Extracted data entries
· · ·

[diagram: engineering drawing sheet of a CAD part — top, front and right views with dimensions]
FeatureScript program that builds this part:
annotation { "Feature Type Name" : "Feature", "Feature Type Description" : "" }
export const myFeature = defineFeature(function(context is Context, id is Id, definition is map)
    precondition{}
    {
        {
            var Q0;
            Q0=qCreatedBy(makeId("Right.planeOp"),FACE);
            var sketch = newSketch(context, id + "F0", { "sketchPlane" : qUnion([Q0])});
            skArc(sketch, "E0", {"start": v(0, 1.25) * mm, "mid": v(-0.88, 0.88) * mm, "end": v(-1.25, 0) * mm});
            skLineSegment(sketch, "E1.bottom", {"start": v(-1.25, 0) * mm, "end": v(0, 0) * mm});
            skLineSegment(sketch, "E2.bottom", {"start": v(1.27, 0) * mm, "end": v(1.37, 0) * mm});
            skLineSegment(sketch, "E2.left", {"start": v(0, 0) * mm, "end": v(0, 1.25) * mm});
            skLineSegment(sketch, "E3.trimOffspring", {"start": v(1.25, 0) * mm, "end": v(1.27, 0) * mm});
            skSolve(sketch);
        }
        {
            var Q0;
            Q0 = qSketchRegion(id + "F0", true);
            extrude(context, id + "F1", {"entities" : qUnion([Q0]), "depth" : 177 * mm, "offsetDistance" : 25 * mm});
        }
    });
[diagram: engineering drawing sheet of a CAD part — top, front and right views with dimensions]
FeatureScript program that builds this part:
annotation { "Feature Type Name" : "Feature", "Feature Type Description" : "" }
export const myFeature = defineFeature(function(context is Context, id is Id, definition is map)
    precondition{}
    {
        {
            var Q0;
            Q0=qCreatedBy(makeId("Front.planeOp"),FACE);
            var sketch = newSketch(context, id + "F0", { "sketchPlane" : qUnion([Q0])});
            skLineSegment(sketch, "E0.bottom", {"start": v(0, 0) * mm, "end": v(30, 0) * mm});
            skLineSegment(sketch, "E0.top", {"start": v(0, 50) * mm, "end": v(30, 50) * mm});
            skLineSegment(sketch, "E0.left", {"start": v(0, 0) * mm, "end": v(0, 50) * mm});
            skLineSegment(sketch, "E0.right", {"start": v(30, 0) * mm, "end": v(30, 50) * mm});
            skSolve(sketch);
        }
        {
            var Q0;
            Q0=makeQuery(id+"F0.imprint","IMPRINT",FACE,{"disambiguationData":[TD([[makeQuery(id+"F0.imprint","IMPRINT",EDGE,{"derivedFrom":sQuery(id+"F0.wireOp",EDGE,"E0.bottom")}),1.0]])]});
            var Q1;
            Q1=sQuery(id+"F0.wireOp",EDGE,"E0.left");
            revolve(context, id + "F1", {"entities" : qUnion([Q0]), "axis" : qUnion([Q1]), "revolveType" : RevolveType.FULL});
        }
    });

· · ·

_DIRECTIVE_
Copy out each line of the listing above, character for character.

_FINISHED ANSWER_
[diagram: engineering drawing sheet of a CAD part — top, front and right views with dimensions]
FeatureScript program that builds this part:
annotation { "Feature Type Name" : "Feature", "Feature Type Description" : "" }
export const myFeature = defineFeature(function(context is Context, id is Id, definition is map)
    precondition{}
    {
        {
            var Q0;
            Q0=qCreatedBy(makeId("Right.planeOp"),FACE);
            var sketch = newSketch(context, id + "F0", { "sketchPlane" : qUnion([Q0])});
            skArc(sketch, "E0", {"start": v(0, 1.25) * mm, "mid": v(-0.88, 0.88) * mm, "end": v(-1.25, 0) * mm});
            skLineSegment(sketch, "E1.bottom", {"start": v(-1.25, 0) * mm, "end": v(0, 0) * mm});
            skLineSegment(sketch, "E2.bottom", {"start": v(1.27, 0) * mm, "end": v(1.37, 0) * mm});
            skLineSegment(sketch, "E2.left", {"start": v(0, 0) * mm, "end": v(0, 1.25) * mm});
            skLineSegment(sketch, "E3.trimOffspring", {"start": v(1.25, 0) * mm, "end": v(1.27, 0) * mm});
            skSolve(sketch);
        }
        {
            var Q0;
            Q0 = qSketchRegion(id + "F0", true);
            extrude(context, id + "F1", {"entities" : qUnion([Q0]), "depth" : 177 * mm, "offsetDistance" : 25 * mm});
        }
    });
[diagram: engineering drawing sheet of a CAD part — top, front and right views with dimensions]
FeatureScript program that builds this part:
annotation { "Feature Type Name" : "Feature", "Feature Type Description" : "" }
export const myFeature = defineFeature(function(context is Context, id is Id, definition is map)
    precondition{}
    {
        {
            var Q0;
            Q0=qCreatedBy(makeId("Front.planeOp"),FACE);
            var sketch = newSketch(context, id + "F0", { "sketchPlane" : qUnion([Q0])});
            skLineSegment(sketch, "E0.bottom", {"start": v(0, 0) * mm, "end": v(30, 0) * mm});
            skLineSegment(sketch, "E0.top", {"start": v(0, 50) * mm, "end": v(30, 50) * mm});
            skLineSegment(sketch, "E0.left", {"start": v(0, 0) * mm, "end": v(0, 50) * mm});
            skLineSegment(sketch, "E0.right", {"start": v(30, 0) * mm, "end": v(30, 50) * mm});
            skSolve(sketch);
        }
        {
            var Q0;
            Q0=makeQuery(id+"F0.imprint","IMPRINT",FACE,{"disambiguationData":[TD([[makeQuery(id+"F0.imprint","IMPRINT",EDGE,{"derivedFrom":sQuery(id+"F0.wireOp",EDGE,"E0.bottom")}),1.0]])]});
            var Q1;
            Q1=sQuery(id+"F0.wireOp",EDGE,"E0.left");
            revolve(context, id + "F1", {"entities" : qUnion([Q0]), "axis" : qUnion([Q1]), "revolveType" : RevolveType.FULL});
        }
    });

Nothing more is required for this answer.